Vous avez déjà entendu l'expression "le sonnet d'Arvers" et vous ne savez pas de quel sonnet il s'agit. Vous ne savez d'ailleurs pas non plus de quel d'Arvers il est question. Voici déjà le sonnet, archicélèbre au XIXe siècle et très souvent pastiché. Il est devenu une sorte d'archétype du poème avant qu'un sale gamin aille vendre des armes en Abyssinie après avoir couché avec un vieil alcoolique barbu et lubrique.

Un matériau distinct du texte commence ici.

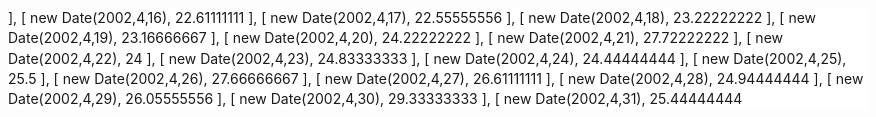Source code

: ],
[
new Date(2002,4,16),
22.61111111
],
[
new Date(2002,4,17),
22.55555556
],
[
new Date(2002,4,18),
23.22222222
],
[
new Date(2002,4,19),
23.16666667
],
[
new Date(2002,4,20),
24.22222222
],
[
new Date(2002,4,21),
27.72222222
],
[
new Date(2002,4,22),
24
],
[
new Date(2002,4,23),
24.83333333
],
[
new Date(2002,4,24),
24.44444444
],
[
new Date(2002,4,25),
25.5
],
[
new Date(2002,4,26),
27.66666667
],
[
new Date(2002,4,27),
26.61111111
],
[
new Date(2002,4,28),
24.94444444
],
[
new Date(2002,4,29),
26.05555556
],
[
new Date(2002,4,30),
29.33333333
],
[
new Date(2002,4,31),
25.44444444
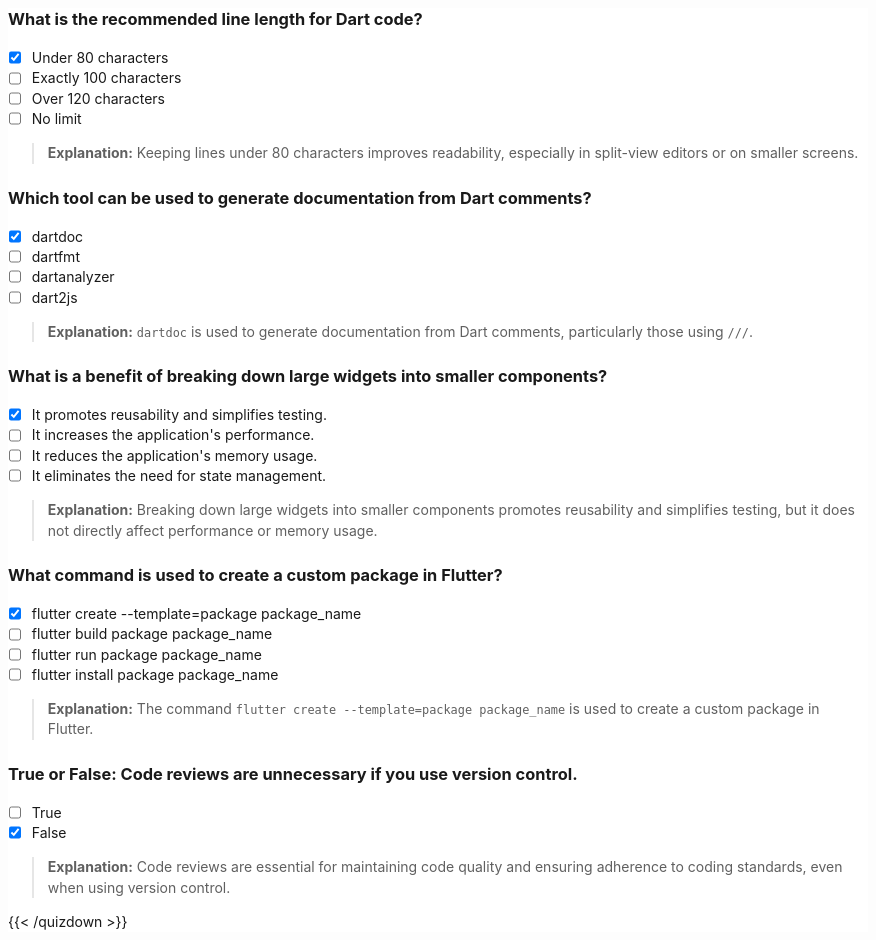 ### What is the recommended line length for Dart code?

- [x] Under 80 characters
- [ ] Exactly 100 characters
- [ ] Over 120 characters
- [ ] No limit

> **Explanation:** Keeping lines under 80 characters improves readability, especially in split-view editors or on smaller screens.

### Which tool can be used to generate documentation from Dart comments?

- [x] dartdoc
- [ ] dartfmt
- [ ] dartanalyzer
- [ ] dart2js

> **Explanation:** `dartdoc` is used to generate documentation from Dart comments, particularly those using `///`.

### What is a benefit of breaking down large widgets into smaller components?

- [x] It promotes reusability and simplifies testing.
- [ ] It increases the application's performance.
- [ ] It reduces the application's memory usage.
- [ ] It eliminates the need for state management.

> **Explanation:** Breaking down large widgets into smaller components promotes reusability and simplifies testing, but it does not directly affect performance or memory usage.

### What command is used to create a custom package in Flutter?

- [x] flutter create --template=package package_name
- [ ] flutter build package package_name
- [ ] flutter run package package_name
- [ ] flutter install package package_name

> **Explanation:** The command `flutter create --template=package package_name` is used to create a custom package in Flutter.

### True or False: Code reviews are unnecessary if you use version control.

- [ ] True
- [x] False

> **Explanation:** Code reviews are essential for maintaining code quality and ensuring adherence to coding standards, even when using version control.

{{< /quizdown >}}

Félix d'Arvers (1806-1850) est un troisième couteau du XIXe siècle (cf. 1) dont le poème connut la gloire car il fréquentait le bon cercle, celui de Charles Nodier, et celui de sa fille, la belle Marie, sur l'album de laquelle il rédigea ceci :


Un secret

Mon âme a son secret, ma vie à son mystère ;
Un amour éternel en un moment conçu.
Le mal est sans espoir, aussi j'ai dû le taire,
Et celle qui l'a fait n'en a jamais rien su.

Hélas ! J'aurai passé près d'elle inaperçu,
Toujours à ses côtés et toujours solitaire ;
Et j'aurai jusqu'au bout fait mon temps sur la terre
N'osant rien demander et n'ayant rien reçu.

Pour elle, quoique Dieu l'ai faite douce et tendre
Elle suit son chemin, distraite et sans entendre
Ce murmure d'amour, élevé sur ces pas.

A l'austère devoir, pieusement fidèle,
Elle dira, lisant ces vers tout remplit d'elle,
"Quelle est donc cette femme ?" et ne comprendra pas.


Félix Arvers



La version imprimée quelques années plus tard, dans un volume préfacé par Théodore de Banville. Où l'on constate qu'apparaît le sous-titre "imité de l'italien". Il se pourrait que la célébrité des vers intitulés "Secret" aient fait apparaître une source d'Italie aux inspirations de Félix.



(1) sur Félix Arvers, voir , Adoplhe Brisson. Portraits littéraires. 3e série. (Promenades et visites). - Paris, Armand Colin, 1897, p. 29 : "La Tombe de Félix Arvers".